AI Legacy Application Alignment with Reference Architecture
Find Innovative SolutionsGenerate Solutions
Solution Overview
Problem
Software development and modernization processes are time-consuming due to the need for manual analysis and alignment of legacy applications with reference architectures, which lack efficient automation tools.
Innovation Solution
An artificial intelligence-enabled system that compares legacy applications with reference architecture documents, recommending steps and sequences of operations to align them, and performs historical analysis to update the reference architecture, identifying necessary security, configuration, and cloud deployment adjustments using neural network-based computational learning mechanisms.

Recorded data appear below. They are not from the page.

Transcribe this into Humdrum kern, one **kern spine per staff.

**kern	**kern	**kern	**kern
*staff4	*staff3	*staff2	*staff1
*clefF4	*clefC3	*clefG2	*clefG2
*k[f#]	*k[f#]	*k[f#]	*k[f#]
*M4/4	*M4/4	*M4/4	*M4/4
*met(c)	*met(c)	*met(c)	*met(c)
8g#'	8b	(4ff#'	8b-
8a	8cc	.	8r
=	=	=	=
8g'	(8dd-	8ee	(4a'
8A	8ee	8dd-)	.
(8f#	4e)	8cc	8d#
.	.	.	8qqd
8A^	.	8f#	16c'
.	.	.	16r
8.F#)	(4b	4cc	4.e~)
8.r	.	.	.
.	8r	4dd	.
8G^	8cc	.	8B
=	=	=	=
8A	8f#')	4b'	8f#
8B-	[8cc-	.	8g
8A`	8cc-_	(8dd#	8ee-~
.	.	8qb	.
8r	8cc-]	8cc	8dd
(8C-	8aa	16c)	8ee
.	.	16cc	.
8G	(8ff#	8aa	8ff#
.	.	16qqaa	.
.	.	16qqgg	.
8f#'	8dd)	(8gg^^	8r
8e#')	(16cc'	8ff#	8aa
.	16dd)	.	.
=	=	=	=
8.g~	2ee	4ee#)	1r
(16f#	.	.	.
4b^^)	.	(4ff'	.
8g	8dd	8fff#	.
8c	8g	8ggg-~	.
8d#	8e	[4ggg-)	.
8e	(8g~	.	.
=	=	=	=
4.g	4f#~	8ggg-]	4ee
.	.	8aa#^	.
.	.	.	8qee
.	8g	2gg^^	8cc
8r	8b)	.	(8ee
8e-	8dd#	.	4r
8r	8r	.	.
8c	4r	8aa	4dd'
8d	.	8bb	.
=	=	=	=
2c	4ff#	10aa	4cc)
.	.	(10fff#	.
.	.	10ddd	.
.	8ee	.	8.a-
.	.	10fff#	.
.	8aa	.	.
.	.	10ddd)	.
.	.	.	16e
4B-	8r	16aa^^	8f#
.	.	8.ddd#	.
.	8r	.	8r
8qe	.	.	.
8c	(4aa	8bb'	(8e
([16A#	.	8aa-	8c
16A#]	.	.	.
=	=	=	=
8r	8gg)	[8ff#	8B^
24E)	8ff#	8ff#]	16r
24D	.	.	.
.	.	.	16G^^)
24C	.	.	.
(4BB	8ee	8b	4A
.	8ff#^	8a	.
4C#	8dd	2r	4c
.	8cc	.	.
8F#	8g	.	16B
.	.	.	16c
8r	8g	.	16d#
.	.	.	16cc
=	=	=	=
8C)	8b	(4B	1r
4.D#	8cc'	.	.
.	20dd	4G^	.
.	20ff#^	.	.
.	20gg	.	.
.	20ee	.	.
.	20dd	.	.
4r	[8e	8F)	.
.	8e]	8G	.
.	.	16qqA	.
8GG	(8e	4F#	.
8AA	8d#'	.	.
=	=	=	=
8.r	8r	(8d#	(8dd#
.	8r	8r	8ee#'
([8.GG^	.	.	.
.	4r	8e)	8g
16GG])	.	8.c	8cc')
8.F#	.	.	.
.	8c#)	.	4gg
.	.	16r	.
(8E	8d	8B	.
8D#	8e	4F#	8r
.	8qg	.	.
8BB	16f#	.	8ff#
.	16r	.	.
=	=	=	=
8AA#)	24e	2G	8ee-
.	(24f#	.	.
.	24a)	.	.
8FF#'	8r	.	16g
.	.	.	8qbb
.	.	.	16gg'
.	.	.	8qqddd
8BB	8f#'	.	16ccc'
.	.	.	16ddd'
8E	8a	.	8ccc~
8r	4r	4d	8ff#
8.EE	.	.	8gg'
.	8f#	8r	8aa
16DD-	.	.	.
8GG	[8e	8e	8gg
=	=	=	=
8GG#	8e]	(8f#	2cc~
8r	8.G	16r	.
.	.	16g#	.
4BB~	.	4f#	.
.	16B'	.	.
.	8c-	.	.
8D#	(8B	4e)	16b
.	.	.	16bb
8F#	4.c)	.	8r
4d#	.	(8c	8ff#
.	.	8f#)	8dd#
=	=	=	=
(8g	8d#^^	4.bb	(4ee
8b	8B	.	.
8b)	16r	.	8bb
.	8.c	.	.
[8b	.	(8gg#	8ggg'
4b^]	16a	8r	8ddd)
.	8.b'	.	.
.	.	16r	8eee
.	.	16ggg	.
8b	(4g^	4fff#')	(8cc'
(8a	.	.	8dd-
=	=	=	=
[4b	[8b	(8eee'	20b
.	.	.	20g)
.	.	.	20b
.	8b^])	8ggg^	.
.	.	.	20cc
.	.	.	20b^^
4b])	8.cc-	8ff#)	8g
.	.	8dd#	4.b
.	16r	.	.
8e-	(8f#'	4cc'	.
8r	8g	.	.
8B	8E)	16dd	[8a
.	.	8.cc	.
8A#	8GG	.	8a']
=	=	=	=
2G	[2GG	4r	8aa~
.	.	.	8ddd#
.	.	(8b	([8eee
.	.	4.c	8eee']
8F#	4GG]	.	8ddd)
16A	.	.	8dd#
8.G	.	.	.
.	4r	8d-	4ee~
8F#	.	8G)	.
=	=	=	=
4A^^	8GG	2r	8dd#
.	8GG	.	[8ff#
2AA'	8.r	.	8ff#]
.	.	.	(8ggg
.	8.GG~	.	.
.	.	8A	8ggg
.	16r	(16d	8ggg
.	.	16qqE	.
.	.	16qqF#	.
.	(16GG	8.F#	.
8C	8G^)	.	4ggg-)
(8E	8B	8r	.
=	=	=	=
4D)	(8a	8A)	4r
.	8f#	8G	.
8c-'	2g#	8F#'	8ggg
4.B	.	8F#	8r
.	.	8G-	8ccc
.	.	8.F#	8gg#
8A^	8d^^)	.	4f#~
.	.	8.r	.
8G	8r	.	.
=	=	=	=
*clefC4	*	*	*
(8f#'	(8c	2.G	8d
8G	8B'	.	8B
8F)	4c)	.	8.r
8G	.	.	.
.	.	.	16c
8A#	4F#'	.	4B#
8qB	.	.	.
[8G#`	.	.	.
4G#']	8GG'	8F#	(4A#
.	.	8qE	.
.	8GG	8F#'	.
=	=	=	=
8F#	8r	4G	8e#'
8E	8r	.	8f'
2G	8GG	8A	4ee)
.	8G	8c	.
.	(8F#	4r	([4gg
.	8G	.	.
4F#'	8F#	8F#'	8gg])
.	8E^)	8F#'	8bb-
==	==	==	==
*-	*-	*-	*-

Engineering Contradictions & Design Principles
Engineering Contradiction Analysis
1Measurement precision
If manual analysis and alignment processes are used to align legacy applications with reference architectures, then alignment accuracy can be maintained, but the time and effort required increases significantly
Solution Approach 1:
The patent replaces manual mechanical analysis processes with an automated AI-based system that uses machine learning models to analyze legacy application code, architecture diagrams, and documentation. The system automatically compares these artifacts against reference architecture standards, generating alignment assessments and modernization recommendations without human intervention, thus eliminating the time-consuming manual effort while maintaining accuracy through algorithmic analysis
Solution Approach 2:
The patent introduces an AI-based intermediary system that acts as a mediator between legacy applications and reference architectures. This intermediary automatically analyzes application artifacts, evaluates compliance with reference architecture principles, and generates detailed alignment reports, thereby bridging the gap between existing systems and target architectures without requiring direct manual comparison efforts
2Manufacturing precision
If comprehensive analysis of legacy applications is performed to ensure proper alignment with reference architectures, then alignment quality improves, but the complexity of the process increases
Solution Approach 1:
The patent segments the comprehensive analysis process into distinct modular components: artifact collection modules that gather different types of application data, analysis modules that evaluate specific alignment aspects, and reporting modules that generate targeted recommendations. This segmentation allows the complex analysis to be performed systematically through multiple specialized AI models working in parallel, reducing overall process complexity while maintaining comprehensive coverage
Solution Approach 2:
The patent creates a universal AI-based alignment system that can analyze multiple types of application artifacts (code, diagrams, documentation) against various reference architecture frameworks using the same core platform. The system employs multi-functional AI models that can adapt to different analysis requirements, eliminating the need for separate complex processes for each artifact type and enabling comprehensive analysis through a unified approach
3Productivity
If automated tools are introduced to speed up the alignment process, then productivity increases, but the precision of alignment assessment may deteriorate
Solution Approach 1:
The patent replaces manual precision-based assessment with automated AI models trained on extensive datasets of application architectures and reference standards. These models use pattern recognition and machine learning algorithms to achieve high-precision alignment assessment automatically, eliminating the trade-off between automation speed and assessment accuracy that plagues traditional approaches
Solution Approach 2:
The patent implements feedback mechanisms where the AI system generates initial alignment assessments, receives validation input from domain experts or additional analysis data, and continuously refines its models. This feedback loop ensures that automated assessments maintain high precision by learning from real-world validation cases while preserving rapid automated processing capabilities
Data Source
AI summary
A reference architecture document and a legacy application are provided. An artificial intelligence enabled application compares the legacy application to the reference architecture document to recommend steps and sequences of operations to align the legacy application with the reference architecture document. The legacy application is updated to conform to requirements indicated in the reference architecture document, based on the recommended steps and sequences of operations.